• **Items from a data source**

_ _ _ _ _

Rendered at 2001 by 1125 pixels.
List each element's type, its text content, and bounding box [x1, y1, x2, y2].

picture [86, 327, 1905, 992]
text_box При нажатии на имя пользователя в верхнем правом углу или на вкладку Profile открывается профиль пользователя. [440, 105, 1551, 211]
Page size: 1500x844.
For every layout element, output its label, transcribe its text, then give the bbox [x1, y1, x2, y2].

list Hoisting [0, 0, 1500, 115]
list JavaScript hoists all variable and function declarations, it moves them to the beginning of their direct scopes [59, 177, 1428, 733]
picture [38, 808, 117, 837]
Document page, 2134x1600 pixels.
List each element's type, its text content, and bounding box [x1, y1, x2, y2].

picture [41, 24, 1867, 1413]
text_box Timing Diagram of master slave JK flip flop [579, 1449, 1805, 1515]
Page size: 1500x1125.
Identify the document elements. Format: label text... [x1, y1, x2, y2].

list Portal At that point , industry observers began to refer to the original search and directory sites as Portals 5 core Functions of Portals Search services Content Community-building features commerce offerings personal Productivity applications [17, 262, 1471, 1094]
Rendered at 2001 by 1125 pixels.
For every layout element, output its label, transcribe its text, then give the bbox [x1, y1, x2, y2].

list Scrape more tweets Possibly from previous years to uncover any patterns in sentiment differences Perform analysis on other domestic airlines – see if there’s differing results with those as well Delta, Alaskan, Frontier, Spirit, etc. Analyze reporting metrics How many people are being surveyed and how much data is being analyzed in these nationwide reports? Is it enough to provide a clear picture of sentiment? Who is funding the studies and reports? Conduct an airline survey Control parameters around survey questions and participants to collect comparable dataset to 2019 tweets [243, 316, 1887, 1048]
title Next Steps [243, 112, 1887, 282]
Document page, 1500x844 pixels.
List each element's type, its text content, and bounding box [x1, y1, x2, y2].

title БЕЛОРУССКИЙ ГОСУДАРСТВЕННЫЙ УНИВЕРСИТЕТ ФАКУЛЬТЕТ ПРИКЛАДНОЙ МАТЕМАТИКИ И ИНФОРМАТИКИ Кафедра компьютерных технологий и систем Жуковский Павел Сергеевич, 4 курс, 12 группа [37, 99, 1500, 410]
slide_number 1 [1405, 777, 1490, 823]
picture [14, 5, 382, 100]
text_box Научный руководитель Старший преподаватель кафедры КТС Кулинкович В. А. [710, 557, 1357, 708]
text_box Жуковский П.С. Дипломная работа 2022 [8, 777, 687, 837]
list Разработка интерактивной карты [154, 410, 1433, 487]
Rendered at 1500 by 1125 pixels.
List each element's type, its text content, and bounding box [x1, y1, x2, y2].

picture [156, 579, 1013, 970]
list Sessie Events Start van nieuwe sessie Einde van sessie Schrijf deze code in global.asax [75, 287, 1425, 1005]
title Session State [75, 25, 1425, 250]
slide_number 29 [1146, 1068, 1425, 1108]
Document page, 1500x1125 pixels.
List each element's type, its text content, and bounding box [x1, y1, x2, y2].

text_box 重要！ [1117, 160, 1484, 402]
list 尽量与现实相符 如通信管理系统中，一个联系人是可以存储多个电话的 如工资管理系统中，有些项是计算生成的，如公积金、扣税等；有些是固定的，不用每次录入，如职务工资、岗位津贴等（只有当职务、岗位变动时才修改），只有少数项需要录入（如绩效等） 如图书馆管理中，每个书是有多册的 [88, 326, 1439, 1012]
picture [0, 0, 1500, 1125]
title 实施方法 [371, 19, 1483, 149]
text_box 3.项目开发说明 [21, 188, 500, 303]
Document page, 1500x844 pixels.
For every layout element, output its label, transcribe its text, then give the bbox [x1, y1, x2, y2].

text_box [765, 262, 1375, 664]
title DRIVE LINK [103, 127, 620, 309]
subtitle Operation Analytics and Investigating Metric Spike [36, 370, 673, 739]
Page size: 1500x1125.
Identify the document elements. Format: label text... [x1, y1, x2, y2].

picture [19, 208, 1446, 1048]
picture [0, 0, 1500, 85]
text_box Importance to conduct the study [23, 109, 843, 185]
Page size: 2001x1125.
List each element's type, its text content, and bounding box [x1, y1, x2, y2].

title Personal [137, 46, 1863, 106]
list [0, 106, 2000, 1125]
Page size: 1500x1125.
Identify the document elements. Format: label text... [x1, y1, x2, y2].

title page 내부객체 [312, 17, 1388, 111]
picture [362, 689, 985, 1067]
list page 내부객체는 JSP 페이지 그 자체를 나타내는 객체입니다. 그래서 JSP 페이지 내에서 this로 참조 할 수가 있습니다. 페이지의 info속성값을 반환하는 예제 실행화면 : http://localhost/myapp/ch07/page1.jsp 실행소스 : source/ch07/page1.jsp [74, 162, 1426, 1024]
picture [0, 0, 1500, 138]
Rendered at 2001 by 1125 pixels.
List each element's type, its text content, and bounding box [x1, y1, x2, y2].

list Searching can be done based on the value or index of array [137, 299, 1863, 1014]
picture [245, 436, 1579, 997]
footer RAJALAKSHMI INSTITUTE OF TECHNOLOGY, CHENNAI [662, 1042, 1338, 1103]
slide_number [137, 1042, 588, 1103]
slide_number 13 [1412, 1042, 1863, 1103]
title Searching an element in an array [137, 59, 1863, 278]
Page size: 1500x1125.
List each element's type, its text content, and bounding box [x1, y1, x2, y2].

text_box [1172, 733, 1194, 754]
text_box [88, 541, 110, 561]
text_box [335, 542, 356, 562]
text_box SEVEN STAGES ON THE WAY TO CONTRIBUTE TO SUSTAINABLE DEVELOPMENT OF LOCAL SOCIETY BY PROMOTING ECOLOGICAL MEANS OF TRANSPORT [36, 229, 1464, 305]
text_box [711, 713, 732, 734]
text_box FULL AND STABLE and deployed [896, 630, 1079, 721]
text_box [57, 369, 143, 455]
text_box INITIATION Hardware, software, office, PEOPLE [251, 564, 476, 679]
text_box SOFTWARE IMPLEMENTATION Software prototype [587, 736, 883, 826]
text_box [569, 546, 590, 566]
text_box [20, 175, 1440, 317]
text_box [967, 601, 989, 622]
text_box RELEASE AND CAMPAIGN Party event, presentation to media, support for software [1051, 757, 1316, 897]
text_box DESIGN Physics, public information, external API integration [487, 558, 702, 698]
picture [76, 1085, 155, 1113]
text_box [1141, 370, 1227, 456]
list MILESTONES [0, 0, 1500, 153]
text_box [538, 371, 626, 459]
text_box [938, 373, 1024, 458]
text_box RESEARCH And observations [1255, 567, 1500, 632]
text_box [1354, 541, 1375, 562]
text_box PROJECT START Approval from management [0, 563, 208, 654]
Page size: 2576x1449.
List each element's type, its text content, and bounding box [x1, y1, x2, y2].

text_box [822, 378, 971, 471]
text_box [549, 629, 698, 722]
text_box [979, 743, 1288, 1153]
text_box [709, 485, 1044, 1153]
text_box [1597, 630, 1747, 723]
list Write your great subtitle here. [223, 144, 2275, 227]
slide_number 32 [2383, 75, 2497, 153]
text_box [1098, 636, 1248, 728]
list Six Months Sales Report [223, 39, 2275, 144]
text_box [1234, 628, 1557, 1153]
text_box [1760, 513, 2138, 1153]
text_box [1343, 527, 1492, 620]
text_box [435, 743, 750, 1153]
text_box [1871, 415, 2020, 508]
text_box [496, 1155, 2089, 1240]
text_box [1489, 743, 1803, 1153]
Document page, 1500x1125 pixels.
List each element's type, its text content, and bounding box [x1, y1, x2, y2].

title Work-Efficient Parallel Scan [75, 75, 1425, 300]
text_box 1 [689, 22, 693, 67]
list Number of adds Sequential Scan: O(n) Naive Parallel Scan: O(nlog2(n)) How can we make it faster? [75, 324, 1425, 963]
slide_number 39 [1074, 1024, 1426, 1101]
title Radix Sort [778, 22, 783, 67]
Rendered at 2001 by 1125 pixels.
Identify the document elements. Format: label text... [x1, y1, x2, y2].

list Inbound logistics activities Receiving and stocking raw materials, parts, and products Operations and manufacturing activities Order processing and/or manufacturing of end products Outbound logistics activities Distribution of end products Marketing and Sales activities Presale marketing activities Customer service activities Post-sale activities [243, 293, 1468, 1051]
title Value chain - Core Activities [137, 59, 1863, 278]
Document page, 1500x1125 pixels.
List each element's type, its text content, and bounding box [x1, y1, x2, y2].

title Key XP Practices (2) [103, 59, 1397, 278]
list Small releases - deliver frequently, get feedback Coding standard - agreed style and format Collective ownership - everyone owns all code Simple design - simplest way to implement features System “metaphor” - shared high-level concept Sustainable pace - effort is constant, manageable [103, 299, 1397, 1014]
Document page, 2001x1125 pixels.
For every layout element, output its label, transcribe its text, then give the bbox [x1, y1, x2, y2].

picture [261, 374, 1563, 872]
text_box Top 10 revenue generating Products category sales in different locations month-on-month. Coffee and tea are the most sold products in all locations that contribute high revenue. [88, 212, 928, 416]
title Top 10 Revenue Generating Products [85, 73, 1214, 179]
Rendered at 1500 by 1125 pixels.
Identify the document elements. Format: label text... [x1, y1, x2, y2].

_ _ _ _ _

• **Your task**
The required output is the entries from their opening line through the line holding "Document page, 2134x1600 pixels.", repeated exactly, with both end lines kept.

• **Written solution**
Rendered at 2001 by 1125 pixels.
List each element's type, its text content, and bounding box [x1, y1, x2, y2].

picture [86, 327, 1905, 992]
text_box При нажатии на имя пользователя в верхнем правом углу или на вкладку Profile открывается профиль пользователя. [440, 105, 1551, 211]
Page size: 1500x844.
For every layout element, output its label, transcribe its text, then give the bbox [x1, y1, x2, y2].

list Hoisting [0, 0, 1500, 115]
list JavaScript hoists all variable and function declarations, it moves them to the beginning of their direct scopes [59, 177, 1428, 733]
picture [38, 808, 117, 837]
Document page, 2134x1600 pixels.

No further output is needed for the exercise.